La Dernière fois que j’ai vu Macau est un très beau film, mais dans pareil environnement il a littéralement explosé, grâce à l’évidence de sa délicatesse, de son élégance joueuse et grave, de sa capacité à raconter le réel par les cheminements de la poésie et de la fiction.
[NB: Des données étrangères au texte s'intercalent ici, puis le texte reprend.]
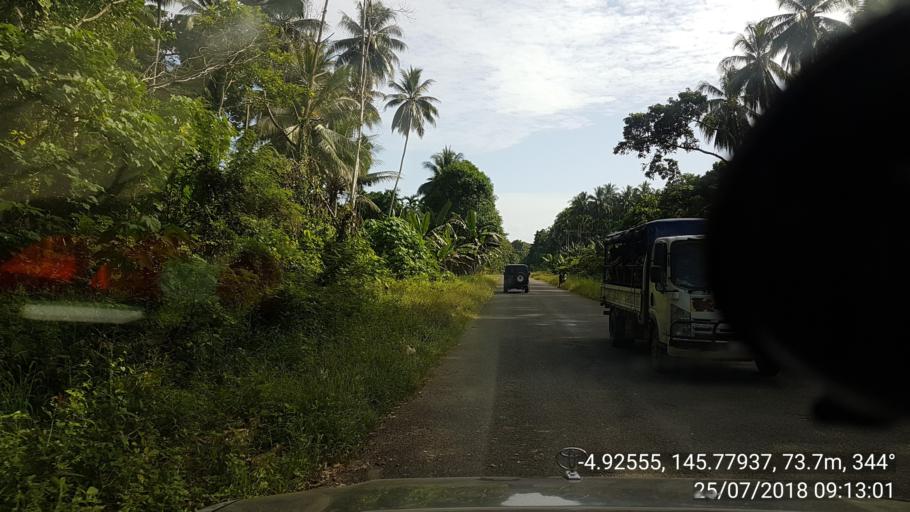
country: PG
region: Madang
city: Madang
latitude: -4.9256
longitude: 145.7794
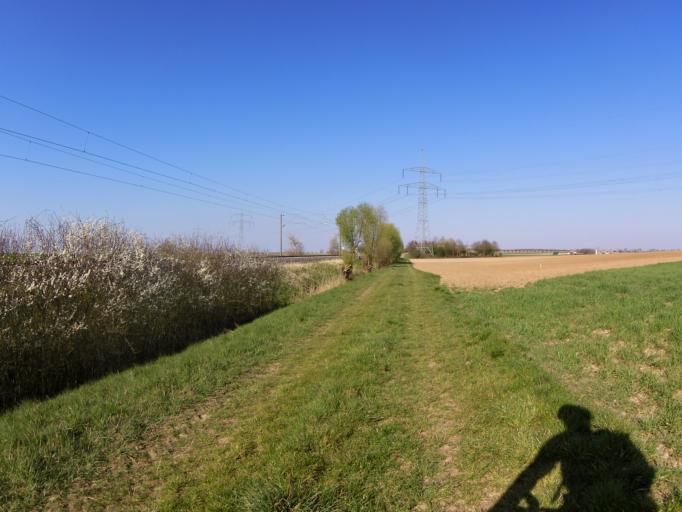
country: DE
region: Bavaria
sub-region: Regierungsbezirk Unterfranken
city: Oberpleichfeld
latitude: 49.8301
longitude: 10.0855
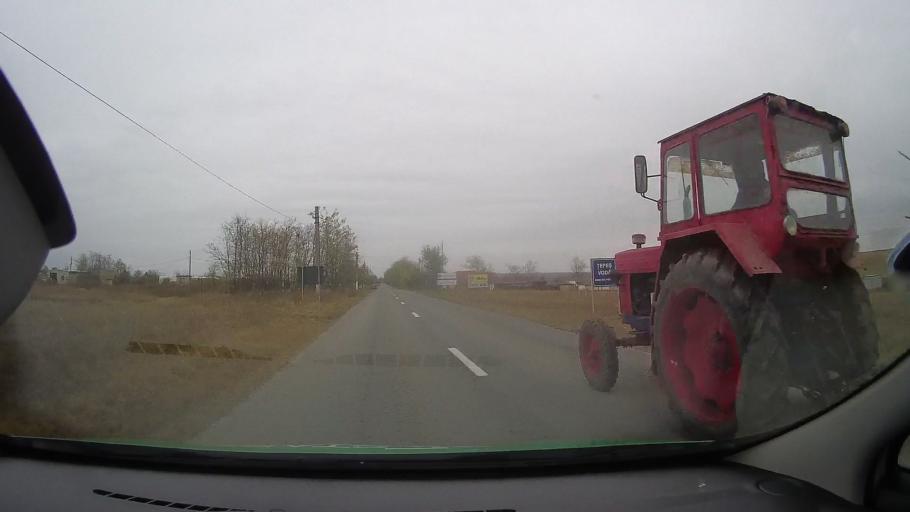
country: RO
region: Constanta
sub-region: Comuna Silistea
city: Silistea
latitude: 44.4400
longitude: 28.2299
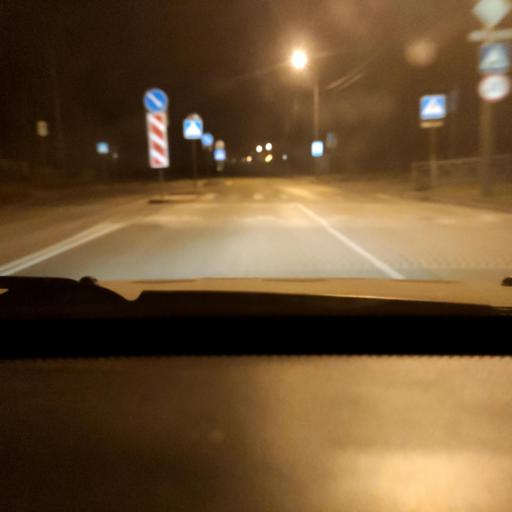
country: RU
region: Perm
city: Polazna
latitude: 58.1201
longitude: 56.4032
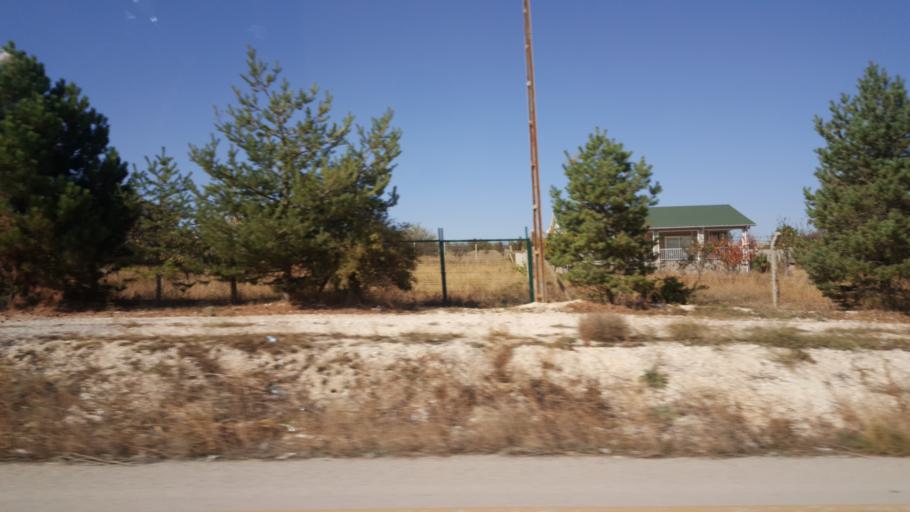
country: TR
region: Ankara
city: Ikizce
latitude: 39.6366
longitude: 32.7125
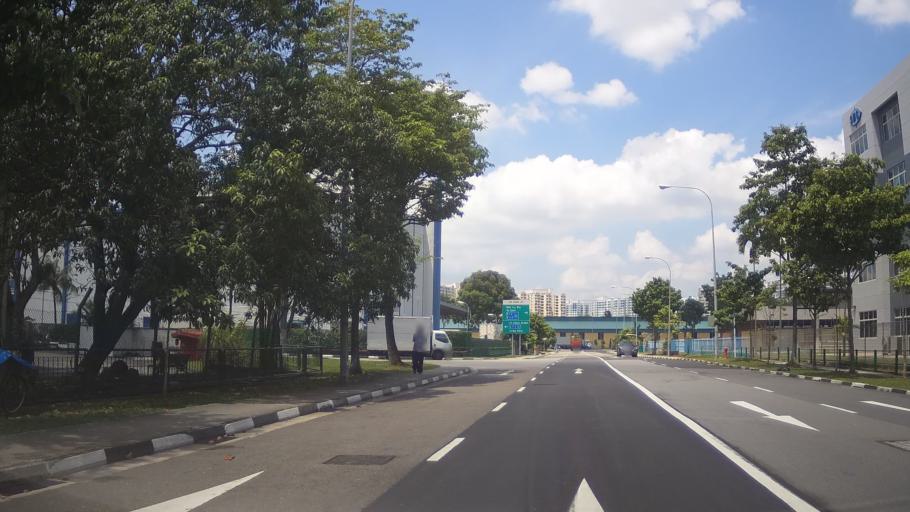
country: MY
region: Johor
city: Johor Bahru
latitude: 1.3360
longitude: 103.7114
Un personnage qu’on ne verra jamais, et qui porte le nom d’un des deux réalisateurs, revient à Macau, sa ville natale, à l’appel d’une ancienne amie, travesti chanteur dans une boite de la ville qui lui dit seulement qu’il s’y passe « des choses bizarres et inquiétantes ». Au côté de ce personnage de roman noir destroy et avec l’aide sa voix off en portugais, le film voyage dans les rues de l’ancienne colonie, dans les arcanes des effets de sa restitution à la Chine populaire, dans les méandres d’un récit qui joue avec des fantasmes de BD fantastique, la présence bien réelle des chats et des chiens dans les rues de la villes, les lumières du jour, de la nuit, des néons et des légendes qui l’illuminent et l’obscurcissent en un miroitement sans fin. C’est beau, c’est drôle, c’est angoissant. Ils sont là : les humains et les murs, les bêtes et les souvenirs, la musique et le souvenir de la révolution. La voix de Jane Russel chante Your Killing Me ressuscité du Macau de Sternberg, est-ce la fin du monde ou la fin d’un monde ? Et lequel ? Ou juste une belle et triste histoire d’amitié trahie. Un film, assurément, et sans que cela ait pu être voulu, sans doute le meilleur salut qui se pouvait adresser à l’auteur de La Jetée et de Sans soleil.